What is expected
Each entry is to be retyped without alteration, and no picture is to be included.

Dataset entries
————

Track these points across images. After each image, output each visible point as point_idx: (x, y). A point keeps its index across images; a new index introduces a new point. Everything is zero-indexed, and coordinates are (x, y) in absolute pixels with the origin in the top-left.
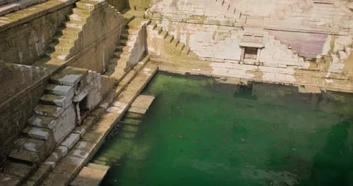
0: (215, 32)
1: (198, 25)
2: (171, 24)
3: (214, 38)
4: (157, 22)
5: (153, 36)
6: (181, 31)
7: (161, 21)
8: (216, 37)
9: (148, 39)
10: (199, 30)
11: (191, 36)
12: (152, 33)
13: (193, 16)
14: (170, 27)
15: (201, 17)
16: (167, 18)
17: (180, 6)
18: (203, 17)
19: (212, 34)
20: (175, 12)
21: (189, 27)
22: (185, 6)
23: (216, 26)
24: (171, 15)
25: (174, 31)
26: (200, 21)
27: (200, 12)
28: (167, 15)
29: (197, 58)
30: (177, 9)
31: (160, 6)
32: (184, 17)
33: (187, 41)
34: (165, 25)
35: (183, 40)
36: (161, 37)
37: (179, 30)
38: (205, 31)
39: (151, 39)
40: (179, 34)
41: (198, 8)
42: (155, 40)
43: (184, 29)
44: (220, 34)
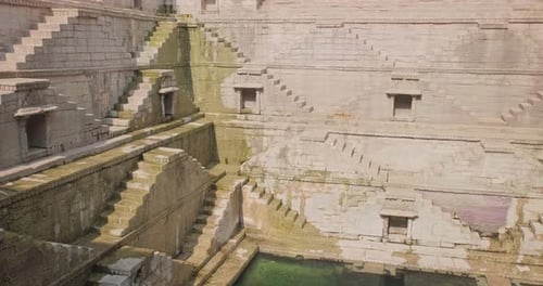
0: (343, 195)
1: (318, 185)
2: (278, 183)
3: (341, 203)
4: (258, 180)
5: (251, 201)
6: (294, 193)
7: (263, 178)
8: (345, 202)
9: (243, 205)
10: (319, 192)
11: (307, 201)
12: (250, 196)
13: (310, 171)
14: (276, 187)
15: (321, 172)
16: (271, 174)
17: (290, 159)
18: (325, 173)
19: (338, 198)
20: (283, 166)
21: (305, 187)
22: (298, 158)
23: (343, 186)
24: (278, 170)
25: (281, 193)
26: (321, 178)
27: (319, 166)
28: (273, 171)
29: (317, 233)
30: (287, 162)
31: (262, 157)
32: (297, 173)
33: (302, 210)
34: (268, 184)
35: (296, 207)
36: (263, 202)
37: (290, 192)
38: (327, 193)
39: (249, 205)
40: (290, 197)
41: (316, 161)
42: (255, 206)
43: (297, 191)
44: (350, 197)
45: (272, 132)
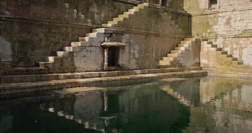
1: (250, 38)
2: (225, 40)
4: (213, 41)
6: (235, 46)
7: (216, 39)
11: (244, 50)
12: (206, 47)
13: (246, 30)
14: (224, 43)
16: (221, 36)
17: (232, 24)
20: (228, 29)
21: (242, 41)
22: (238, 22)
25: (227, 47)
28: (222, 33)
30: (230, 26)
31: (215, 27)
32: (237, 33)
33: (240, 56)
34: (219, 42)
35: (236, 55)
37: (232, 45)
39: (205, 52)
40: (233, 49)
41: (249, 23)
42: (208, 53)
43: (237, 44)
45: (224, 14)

————

Response to the task
Track these points across images. After each image, output each visible point as point_idx: (x, y). A point keeps its index across images; a new index introduces a new point. Everything is zero-indexed, and coordinates are (x, y) in absolute pixels with the origin in the top-left.
0: (215, 32)
1: (198, 25)
2: (171, 24)
3: (214, 38)
4: (157, 22)
5: (153, 36)
6: (181, 31)
7: (161, 21)
8: (216, 37)
9: (148, 39)
10: (199, 30)
11: (191, 36)
12: (152, 33)
13: (193, 16)
14: (170, 27)
15: (201, 17)
16: (167, 18)
17: (180, 6)
18: (203, 17)
19: (212, 34)
20: (175, 12)
21: (189, 27)
22: (185, 6)
23: (216, 26)
24: (171, 15)
25: (174, 31)
26: (200, 21)
27: (200, 12)
28: (167, 15)
29: (197, 58)
30: (177, 9)
31: (160, 6)
32: (184, 17)
33: (187, 41)
34: (165, 25)
35: (183, 40)
36: (161, 37)
37: (179, 30)
38: (205, 31)
39: (151, 39)
40: (179, 34)
41: (198, 8)
42: (155, 40)
43: (184, 29)
44: (220, 34)
0: (343, 195)
1: (318, 185)
2: (278, 183)
3: (341, 203)
4: (258, 180)
5: (251, 201)
6: (294, 193)
7: (263, 178)
8: (345, 202)
9: (243, 205)
10: (319, 192)
11: (307, 201)
12: (250, 196)
13: (310, 171)
14: (276, 187)
15: (321, 172)
16: (271, 174)
17: (290, 159)
18: (325, 173)
19: (338, 198)
20: (283, 166)
21: (305, 187)
22: (298, 158)
23: (343, 186)
24: (278, 170)
25: (281, 193)
26: (321, 178)
27: (319, 166)
28: (273, 171)
29: (317, 233)
30: (287, 162)
31: (262, 157)
32: (297, 173)
33: (302, 210)
34: (268, 184)
35: (296, 207)
36: (263, 202)
37: (290, 192)
38: (327, 193)
39: (249, 205)
40: (290, 197)
41: (316, 161)
42: (255, 206)
43: (297, 191)
44: (350, 197)
45: (272, 132)
1: (250, 38)
2: (225, 40)
4: (213, 41)
6: (235, 46)
7: (216, 39)
11: (244, 50)
12: (206, 47)
13: (246, 30)
14: (224, 43)
16: (221, 36)
17: (232, 24)
20: (228, 29)
21: (242, 41)
22: (238, 22)
25: (227, 47)
28: (222, 33)
30: (230, 26)
31: (215, 27)
32: (237, 33)
33: (240, 56)
34: (219, 42)
35: (236, 55)
37: (232, 45)
39: (205, 52)
40: (233, 49)
41: (249, 23)
42: (208, 53)
43: (237, 44)
45: (224, 14)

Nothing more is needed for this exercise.